Check every line of the entries below for the word "fortify". Then give the number of lines that have it, with nothing added.

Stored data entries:
+===+

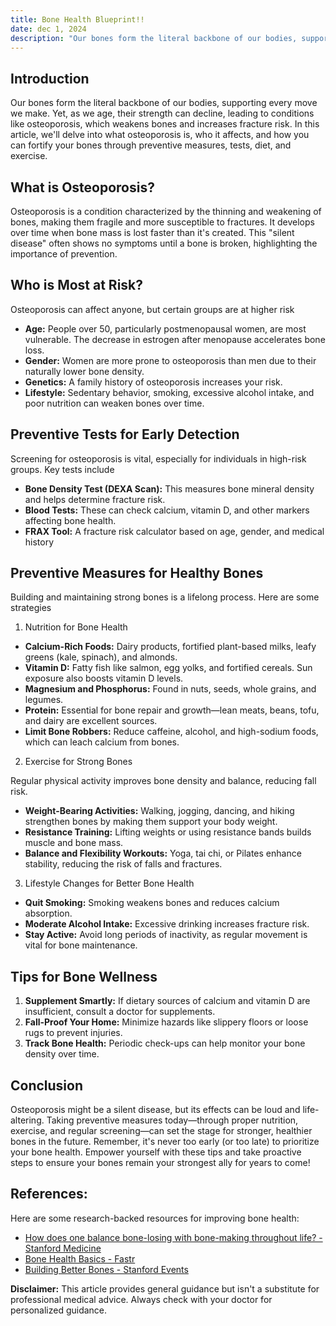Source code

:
 ```yaml
---
title: Bone Health Blueprint!!
date: dec 1, 2024
description: "Our bones form the literal backbone of our bodies, supporting every move we make. Yet, as we age, their strength can decline, leading to conditions like osteoporosis, which weakens bones and increases fracture risk. In this article, we'll delve into what osteoporosis is, who it affects, and how you can fortify your bones through preventive measures, tests, diet, and exercise."
---
```


## Introduction

Our bones form the literal backbone of our bodies, supporting every move we make. Yet, as we age, their strength can decline, leading to conditions like osteoporosis, which weakens bones and increases fracture risk. In this article, we'll delve into what osteoporosis is, who it affects, and how you can fortify your bones through preventive measures, tests, diet, and exercise.

## What is Osteoporosis?

Osteoporosis is a condition characterized by the thinning and weakening of bones, making them fragile and more susceptible to fractures. It develops over time when bone mass is lost faster than it's created. This "silent disease" often shows no symptoms until a bone is broken, highlighting the importance of prevention.

## Who is Most at Risk?

Osteoporosis can affect anyone, but certain groups are at higher risk

- **Age:** People over 50, particularly postmenopausal women, are most vulnerable. The decrease in estrogen after menopause accelerates bone loss.
- **Gender:** Women are more prone to osteoporosis than men due to their naturally lower bone density.
- **Genetics:** A family history of osteoporosis increases your risk.
- **Lifestyle:** Sedentary behavior, smoking, excessive alcohol intake, and poor nutrition can weaken bones over time.

## Preventive Tests for Early Detection

Screening for osteoporosis is vital, especially for individuals in high-risk groups. Key tests include

- **Bone Density Test (DEXA Scan):** This measures bone mineral density and helps determine fracture risk.
- **Blood Tests:** These can check calcium, vitamin D, and other markers affecting bone health.
- **FRAX Tool:** A fracture risk calculator based on age, gender, and medical history

## Preventive Measures for Healthy Bones

Building and maintaining strong bones is a lifelong process. Here are some strategies

1. Nutrition for Bone Health

- **Calcium-Rich Foods:** Dairy products, fortified plant-based milks, leafy greens (kale, spinach), and almonds.
- **Vitamin D:** Fatty fish like salmon, egg yolks, and fortified cereals. Sun exposure also boosts vitamin D levels.
- **Magnesium and Phosphorus:** Found in nuts, seeds, whole grains, and legumes.
- **Protein:** Essential for bone repair and growth—lean meats, beans, tofu, and dairy are excellent sources.
- **Limit Bone Robbers:** Reduce caffeine, alcohol, and high-sodium foods, which can leach calcium from bones.

2. Exercise for Strong Bones

Regular physical activity improves bone density and balance, reducing fall risk.

- **Weight-Bearing Activities:** Walking, jogging, dancing, and hiking strengthen bones by making them support your body weight.
- **Resistance Training:** Lifting weights or using resistance bands builds muscle and bone mass.
- **Balance and Flexibility Workouts:** Yoga, tai chi, or Pilates enhance stability, reducing the risk of falls and fractures.

3. Lifestyle Changes for Better Bone Health

- **Quit Smoking:** Smoking weakens bones and reduces calcium absorption.
- **Moderate Alcohol Intake:** Excessive drinking increases fracture risk.
- **Stay Active:** Avoid long periods of inactivity, as regular movement is vital for bone maintenance.

## Tips for Bone Wellness

1. **Supplement Smartly:** If dietary sources of calcium and vitamin D are insufficient, consult a doctor for supplements.
2. **Fall-Proof Your Home:** Minimize hazards like slippery floors or loose rugs to prevent injuries.
3. **Track Bone Health:** Periodic check-ups can help monitor your bone density over time.

## Conclusion

Osteoporosis might be a silent disease, but its effects can be loud and life-altering. Taking preventive measures today—through proper nutrition, exercise, and regular screening—can set the stage for stronger, healthier bones in the future. Remember, it's never too early (or too late) to prioritize your bone health. Empower yourself with these tips and take proactive steps to ensure your bones remain your strongest ally for years to come!

## References:

Here are some research-backed resources for improving bone health:

- [How does one balance bone-losing with bone-making throughout life? - Stanford Medicine](https://medicine.stanford.edu/news/current-news/standard-news/how-one-balances-bone-losing-with-bone-making.html)
- [Bone Health Basics - Fastr](https://fastr.stanford.edu/news/bone-health-basics/)
- [Building Better Bones - Stanford Events](https://events.stanford.edu/event/building_better_bones_6327)

**Disclaimer:** This article provides general guidance but isn't a substitute for professional medical advice. Always check with your doctor for personalized guidance.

+===+

# [Solved exercise]
2